Does the ‘Buffett Rule’ Really Mean Tax Fairness?

President Barack Obama speaking on the "Buffett Rule" in Boca Raton, FL.
President Barack Obama speaking on the "Buffett Rule" in Boca Raton, FL.

President Obama’s move to raise taxes on the top 1 percent of households would actually bolster the economy, former chair of the Council of Economic Advisers Austen Goolsbee said Tuesday.

Earlier in the day, Obama delivered a speech in support of the “Buffett Rule,” which called for increased tax fairness and a higher rate on people making more than $1 million per year.

“The share of our national income going to the top 1 percent has climbed to levels we haven’t seen since the 1920s,” he said. “The folks who are benefiting from this are paying taxes at one of the lowest rates in 50 years. Do we want to keep giving those tax breaks to folks like me, who don't need them, or give them to Warren Buffett, he definitely doesn't need them, or Bill Gates. He says, ‘I don’t need them.’ Or do we want to keep investing that keep our economy growing and keep us secure? That’s the choice.”

Goolsbee, an economics professor at the University of Chicago’s Booth School of Business who was Obama’s youngest Cabinet member, said there were elements of the president’s plan with which he disagreed.
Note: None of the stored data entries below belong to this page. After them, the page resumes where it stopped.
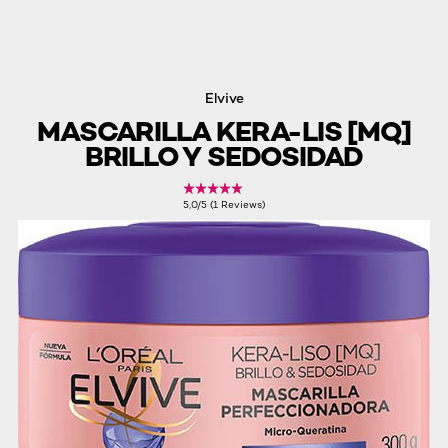
Elvive
MASCARILLA KERA-LIS [MQ]
BRILLO Y SEDOSIDAD
5,0/5 (1 Reviews)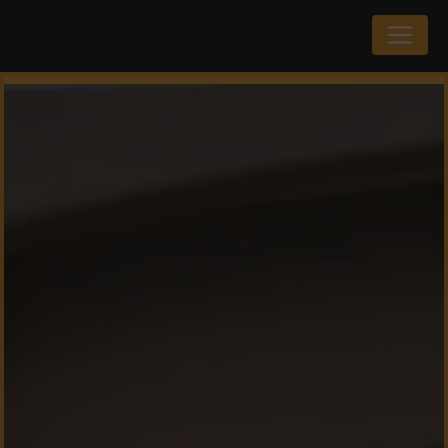
Panneau de gestion des cookies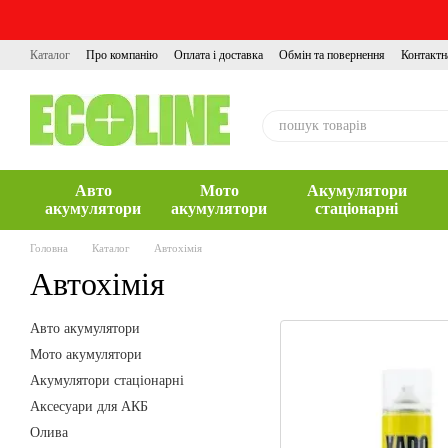
Перейти до основного контенту
Каталог
Про компанію
Оплата і доставка
Обмін та повернення
Контактн
Авто
Мото
Акумулятори
акумулятори
акумулятори
стаціонарні
Головна
Каталог
Автохімія
Автохімія
Авто акумулятори
Мото акумулятори
Акумулятори стаціонарні
Аксесуари для АКБ
Олива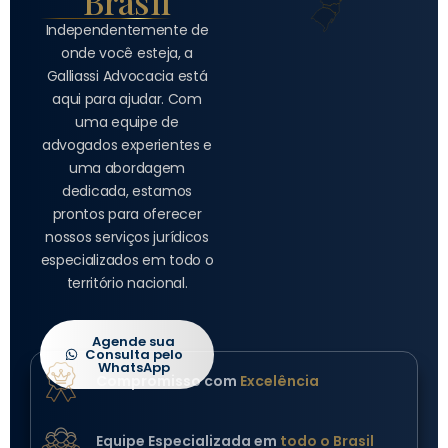
Brasil
Independentemente de
onde você esteja, a
Galliassi Advocacia está
aqui para ajudar. Com
uma equipe de
advogados experientes e
uma abordagem
dedicada, estamos
prontos para oferecer
nossos serviços jurídicos
especializados em todo o
território nacional.
Agende sua
Consulta pelo
WhatsApp
Compromisso com
Excelência
Equipe Especializada em
todo o Brasil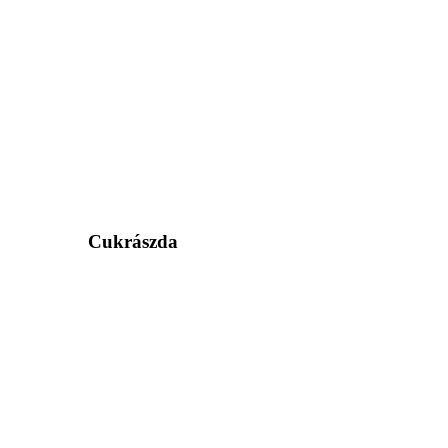
Cukrászda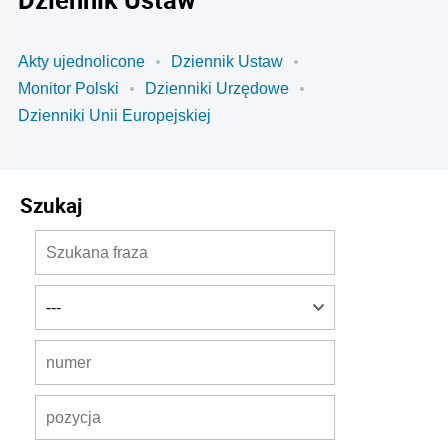
Akty ujednolicone
Dziennik Ustaw
Monitor Polski
Dzienniki Urzędowe
Dzienniki Unii Europejskiej
Szukaj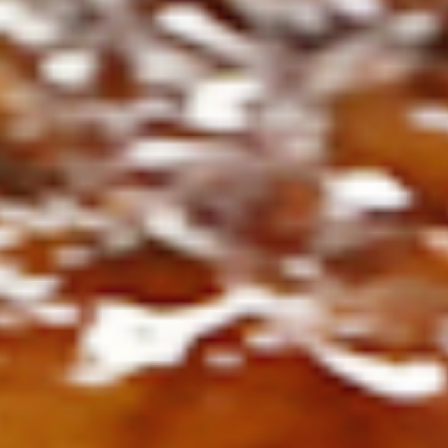
ト
の
コ
を
ト
、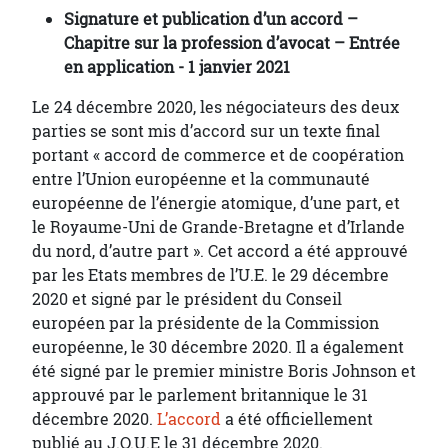
Signature et publication d’un accord –
Chapitre sur la profession d’avocat – Entrée
en application - 1 janvier 2021
Le 24 décembre 2020, les négociateurs des deux
parties se sont mis d’accord sur un texte final
portant « accord de commerce et de coopération
entre l’Union européenne et la communauté
européenne de l’énergie atomique, d’une part, et
le Royaume-Uni de Grande-Bretagne et d’Irlande
du nord, d’autre part ». Cet accord a été approuvé
par les Etats membres de l’U.E. le 29 décembre
2020 et signé par le président du Conseil
européen par la présidente de la Commission
européenne, le 30 décembre 2020. Il a également
été signé par le premier ministre Boris Johnson et
approuvé par le parlement britannique le 31
décembre 2020.
L’accord
a été officiellement
publié au J.O.U.E le 31 décembre 2020.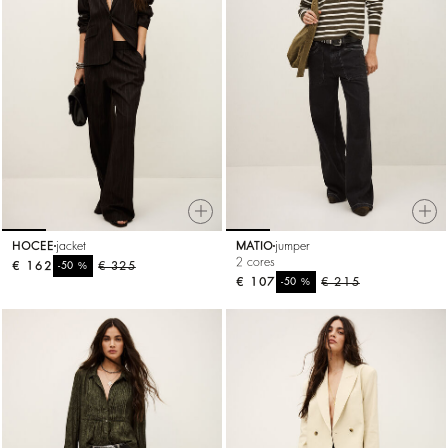
HOCEE
jacket
MATIO
jumper
2 cores
€ 162
%
€ 325
-50
€ 107
%
€ 215
-50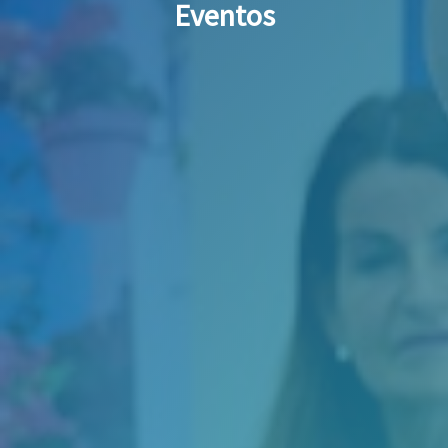
Eventos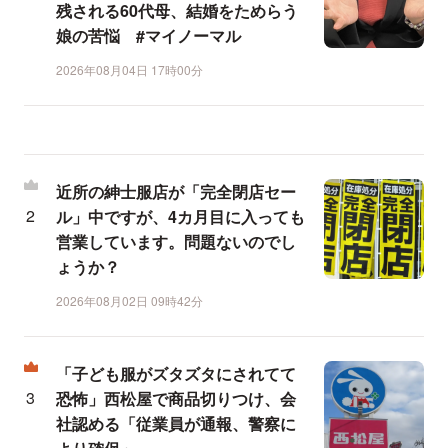
残される60代母、結婚をためらう
娘の苦悩 #マイノーマル
2026年08月04日 17時00分
近所の紳士服店が「完全閉店セー
ル」中ですが、4カ月目に入っても
営業しています。問題ないのでし
ょうか？
2026年08月02日 09時42分
「子ども服がズタズタにされてて
恐怖」西松屋で商品切りつけ、会
社認める「従業員が通報、警察に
“However, I do think it contributes some to reducing the deficit,” he said on “The Kudlow Report.” “And, look, the tax cost of cap investing is the lowest in years. The tax rates paid by people is the lowest in 65 years. The top capital gains rate is the lowest it’s been in decades. Where is the evidence that that has been working? We’ve had that in place for almost 10 years, gone through the worst episode we’ve had in our lifetimes. I don't see how going back to the ‘90s type of taxing would be so terrible.”

The White House estimated the 400 highest income households in the country, who all earned over $110 million, paid an average of 18.1 percent of their income in federal taxes in 2007, well below the 29.9 percent those households paid in 1995.

Goolsbee said he agreed with host Larry Kudlow in that corporate tax rates should be reduced, especially if they are investing with debt, which was tax-free.

“But the way we should reduce the corporate rate is by getting rid of the loopholes and broadening the base,” he said.

Challenged on whether revenue from such a move would make a noticeable dent in the defecit, Goolsbee defended the incremental steps.

“Look, the deficit is a big problem,” he said. “What single thing, besides abolishing Social Security would you advocate that would actually address the whole deficit? It’s made up of a series of steps.”